We move between five areas within the atrium. Projections of empty art gallery walls create an eerie backdrop for what appears to be a factual account of how the Arab world is building a new empire of art galleries and theatres, built by ‘starchitects’. But who are this new, giant Guggenheim Museum and Louvre Museums in Sharm Al Sheik for exactly? Raad suddenly becomes a normal Arabic man, ten years from now, who walks to the entrance of the newly opened gallery wearing a black T-shirt and dark blue jeans and is almost-violently refused entry. It’s a quietly unnervingly image that lingers uncomfortably in my mind.

The third section utilises his celebrated work The Atlas Group (1989 – 2004), which was inspired by his research into the Lebanese Civil War in which 100,000 people were killed. Having been pestered for years by a curator (could this be true?) he finally agrees to display his work in Lebanon but when he arrives to see it hung, everything has shrunk to 1/100 of its size. It’s a miniature.
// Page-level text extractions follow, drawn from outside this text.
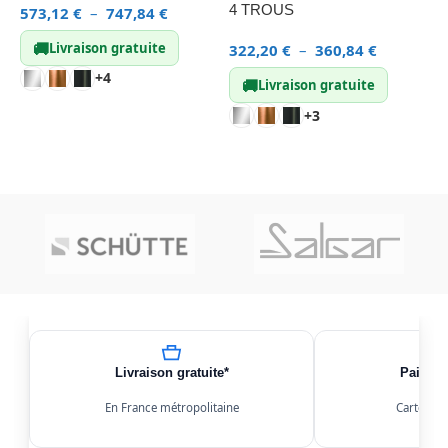
4 TROUS
573,12
€
–
747,84
€
2
🚚
Livraison gratuite
322,20
€
–
360,84
€
+4
🚚
Livraison gratuite
CHOIX DES OPTIONS
+3
CHOIX DES OPTIONS
Livraison gratuite*
Paiemen
En France métropolitaine
Carte, Kl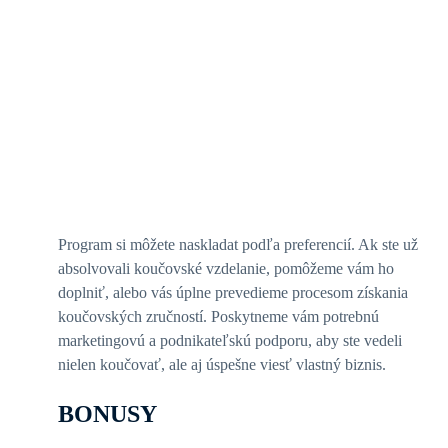
Program si môžete naskladat podľa preferencií. Ak ste už
absolvovali koučovské vzdelanie, pomôžeme vám ho
doplniť, alebo vás úplne prevedieme procesom získania
koučovských zručností. Poskytneme vám potrebnú
marketingovú a podnikateľskú podporu, aby ste vedeli
nielen koučovať, ale aj úspešne viesť vlastný biznis.
BONUSY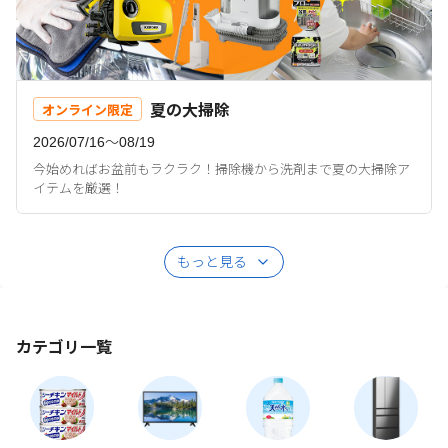
夏の大掃除
オンライン限定
2026/07/16〜08/19
今始めればお盆前もラクラク！掃除機から洗剤まで夏の大掃除ア
イテムを厳選！
もっと見る
カテゴリ一覧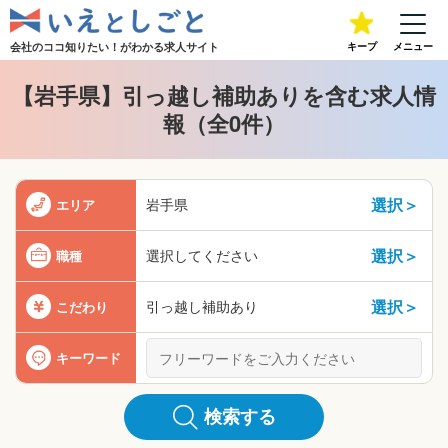
会社のココ知りたい！が
わかる求人サイト
キープ
メニュー
【岩手県】引っ越し補助ありを含む求人情
報（全0件）
選択＞
岩手県
エリア
選択＞
選択してください
職種
選択＞
引っ越し補助あり
こだわり
キーワード
検索する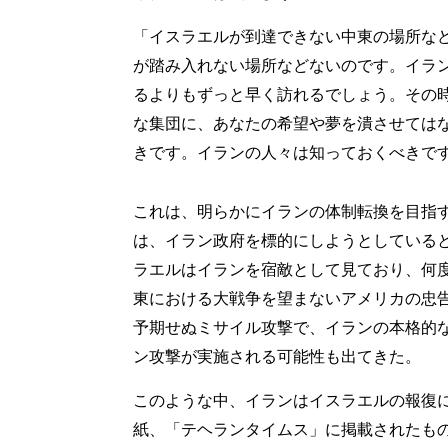
「イスラエルが到達できない中東の場所な
が踏み入れない場所などないのです。イラ
るよりもずっと早く訪れるでしょう。その
な集団に、あなたの希望や夢を潰させては
きです。イランの人々は知っておくべきで
これは、明らかにイランの体制転換を目指
は、イラン政府を標的にしようとしていると
ラエルはイランを宿敵として見ており、何
東における大戦争を望まないアメリカの忠
予期せぬミサイル攻撃で、イランの本格的
ン攻撃が実施される可能性も出てきた。
このような中、イランはイスラエルの報復
紙、「テヘランタイムス」に掲載されたも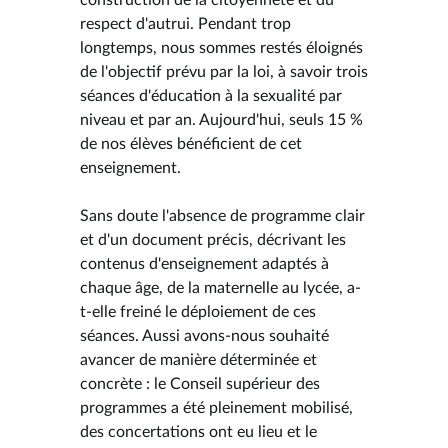
respect d'autrui. Pendant trop
longtemps, nous sommes restés éloignés
de l'objectif prévu par la loi, à savoir trois
séances d'éducation à la sexualité par
niveau et par an. Aujourd'hui, seuls 15 %
de nos élèves bénéficient de cet
enseignement.
Sans doute l'absence de programme clair
et d'un document précis, décrivant les
contenus d'enseignement adaptés à
chaque âge, de la maternelle au lycée, a-
t-elle freiné le déploiement de ces
séances. Aussi avons-nous souhaité
avancer de manière déterminée et
concrète : le Conseil supérieur des
programmes a été pleinement mobilisé,
des concertations ont eu lieu et le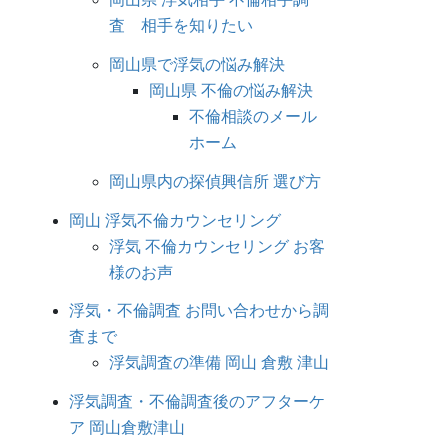
査 相手を知りたい
岡山県で浮気の悩み解決
岡山県 不倫の悩み解決
不倫相談のメール
ホーム
岡山県内の探偵興信所 選び方
岡山 浮気不倫カウンセリング
浮気 不倫カウンセリング お客
様のお声
浮気・不倫調査 お問い合わせから調
査まで
浮気調査の準備 岡山 倉敷 津山
浮気調査・不倫調査後のアフターケ
ア 岡山倉敷津山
Someone must be playing a joke on him, or is he having a psychotic episode?

The entire performance has this nightmarish, slippery quality that experiments with narrative – what is true? What should we believe? We are entirely invested in Raad’s narrative until he slides in a quietly dark image, or an unquantifiable ‘fact’ – he tells us with great sincerity that all of the colours framed on the wall have disappeared, yet we can see them. And he keeps us smiling – he’s funny, charming, convincing. As we roam the artworks alone after he’s left we’re faced with our own reflection in four large frames of grey. Who are we within all of these forces: the arts, the economies that celebrate and fund these arts, and the wars taking place with faces that we never see. It’s a powerful performance, whose force sneaks up on you, and lingers in the mind.